→ **What you should do**
Carry on the forum thread about Japanese verbs for visiting someone's house, starting after its last sentence.

→ **Text provided**
__________

That's what I was concerned about in the beginning. In English, of course, "_go_ to someone's house" is completely natural. I was not sure whether the Japanese _iku/mairu_ could be used in exactly the same way--that is, to suggest visiting. That's why I revised my suggestion slightly with 伺う; I knew for sure that it would be okay.
------
The name _Keiko_ came from a private message. I didn't realize that it wasn't posted here in this thread.
------
I have one more question for you. Do you think that the following would be acceptable in a very formal situation:

お宅にお伺いさせていただけませんか。

?


----------



## Morrow

Paraguayan said:


> Can I go to your house this afternoon


(1) Can I [go/come] to your house this afternoon?

The Japanese counterpart of (1) (whatever it may be) sounds offensive to me unless the focus is put on "this afternoon," meaning "今日の午後で(も)いいですか."  Culturally, you need to have an invitation first, and then you're supposed to choose from the possible time slots given overtly or covertly.

Change the verb and drop the time expression:
(2) Can I *come *to *your* house?

This time, the corresponding expression is less restricted in its use.  It will also help you understand the difference between "行く/来る" and "go/come."
Strictly speaking, "伺う" is closer in idea to "come," although the direction of power flow reverses; the choice of "伺う" puts the speaker in a one-down position while the choice of "come" places the listener in a "one-up" position.   

And (2) is just asking if it is possible for me to come to your house, so it is completely wrong to try to come up with its Japanese counterparts by using "敬語."  

Morrow


----------



## Starfrown

Morrow said:


> (1) Can I [go/come] to your house this afternoon?
> 
> The Japanese counterpart of (1) (whatever it may be) sounds offensive to me unless the focus is put on "this afternoon," meaning "今日の午後で(も)いいですか." *Culturally, you need to have an invitation first, and then you're supposed to choose from the possible time slots given overtly or covertly.*


Even here in America, this is typically the case. The OP's question would only be acceptable with very close friends or family, and even then, the questioner would have to be careful.



Morrow said:


> Change the verb and drop the time expression:
> (2) Can I *come *to *your* house?
> 
> This time, the corresponding expression is less restricted in its use. It will also help you understand the difference between "行く/来る" and "go/come."
> Strictly speaking, "伺う" is closer in idea to "come," although the direction of power flow reverses; the choice of "伺う" puts the speaker in a one-down position while the choice of "come" places the listener in a "one-up" position.

__________

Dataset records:
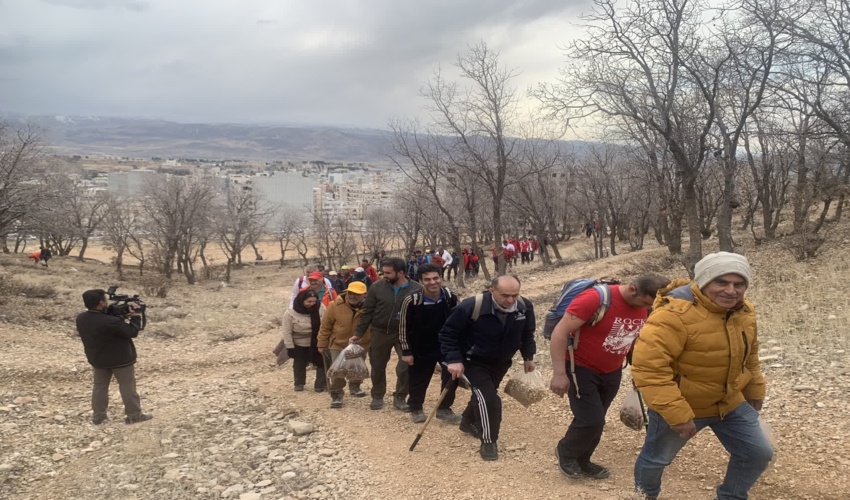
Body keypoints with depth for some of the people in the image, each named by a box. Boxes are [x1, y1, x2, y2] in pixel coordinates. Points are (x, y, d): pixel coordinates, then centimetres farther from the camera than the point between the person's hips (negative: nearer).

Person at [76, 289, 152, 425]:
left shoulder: (81, 319, -8)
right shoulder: (110, 322, -32)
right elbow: (132, 332, -23)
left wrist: (120, 315, -3)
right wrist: (135, 315, -11)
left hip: (97, 359, 6)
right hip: (121, 359, -6)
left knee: (99, 387, 19)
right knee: (128, 387, 8)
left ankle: (98, 416, 26)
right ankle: (134, 415, 17)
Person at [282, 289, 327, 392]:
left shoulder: (320, 307, -16)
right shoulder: (290, 313, -23)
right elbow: (287, 332, -15)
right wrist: (290, 347, -14)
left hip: (318, 342, 2)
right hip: (300, 345, -1)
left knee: (322, 362, 6)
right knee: (300, 364, 15)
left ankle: (321, 384, 21)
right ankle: (299, 384, 35)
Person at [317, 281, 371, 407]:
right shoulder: (335, 305, -16)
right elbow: (325, 326, -7)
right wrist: (322, 344, -4)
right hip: (338, 345, -2)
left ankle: (354, 387, 46)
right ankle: (336, 395, 15)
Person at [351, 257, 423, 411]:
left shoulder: (416, 289, -10)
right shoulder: (377, 287, -7)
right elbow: (367, 312, -2)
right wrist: (358, 333, -3)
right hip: (380, 333, 1)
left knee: (406, 366, -2)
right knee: (378, 366, 12)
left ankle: (400, 398, 18)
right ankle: (377, 397, 32)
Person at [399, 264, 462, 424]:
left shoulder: (451, 297, -12)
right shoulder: (412, 300, -21)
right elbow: (404, 327, -10)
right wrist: (406, 351, -8)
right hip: (422, 349, -2)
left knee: (452, 376, 2)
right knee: (419, 380, 11)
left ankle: (444, 409, 23)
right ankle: (416, 408, 37)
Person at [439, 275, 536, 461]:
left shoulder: (525, 306, -18)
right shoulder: (471, 307, -33)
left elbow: (527, 334, 4)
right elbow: (448, 333, -21)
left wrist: (528, 357, 6)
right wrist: (454, 359, -27)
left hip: (501, 362, 6)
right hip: (474, 362, -5)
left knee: (486, 394, 23)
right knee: (488, 397, -19)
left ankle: (468, 421, 51)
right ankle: (489, 441, 1)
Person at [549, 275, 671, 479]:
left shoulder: (642, 307, -4)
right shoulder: (596, 298, -27)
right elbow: (560, 332, -26)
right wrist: (559, 373, -27)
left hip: (611, 373, 7)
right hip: (581, 369, -7)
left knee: (595, 421, 13)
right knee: (591, 420, -9)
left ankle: (581, 461, 33)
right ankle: (566, 453, 19)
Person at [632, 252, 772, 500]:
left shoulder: (745, 311, -4)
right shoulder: (675, 313, -32)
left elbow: (749, 355, 15)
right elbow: (647, 366, -36)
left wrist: (755, 392, 20)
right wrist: (677, 415, -35)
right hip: (679, 406, -6)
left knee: (758, 453, 9)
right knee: (656, 458, 13)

__________

→ **Solved exercise**
> 
> *And (2) is just asking if it is possible for me to come to your house, so it is completely wrong to try to come up with its Japanese counterparts by using "敬語."*


For my sake, could you explain the part in bold a bit more?


----------



## Flaminius

kewongjapan said:


> In response to the original question, "Can I go to your house this afternoon?";
> You could try:
> 今日の午後は家に行ってもいいですか。
> きょうのごごはうちにいってもいいですか。- In hiragana


I am sorry for being vague, but I find your sentence somewhat unnatural without knowing what makes it so specifically.  Any other natives to comment?



			
				Starfrown #6 said:
			
		

> However, isn't the progressive reading possible?


いっている is tough to understand as progressive.  If her papa's movement from home to the tennis venue (wheee...) is in progress now, the progressive sense is conveyed with more appropriate verbs; むかっている, 移動している.  This observation seems to suggest that いく here is "leave one's previous location to a destination."  If her papa has left home, the act of いく is complete and cannot be construed as unfinished.  Besides, leaving is to expected to take place in a very short period of time (once beyond the threshold, the leaving is finished), so seeing いく in progressive, a kind of snapshot while いく is taking place, is very difficult by definition.



Starfrown said:


> I have one more question for you. Do you think that the following would be acceptable in a very formal situation:
> 
> お宅にお伺いさせていただけませんか。
> 
> ?


It took me a few minutes to ruminate over the sentence, but yes, it's acceptable in a very formal situation.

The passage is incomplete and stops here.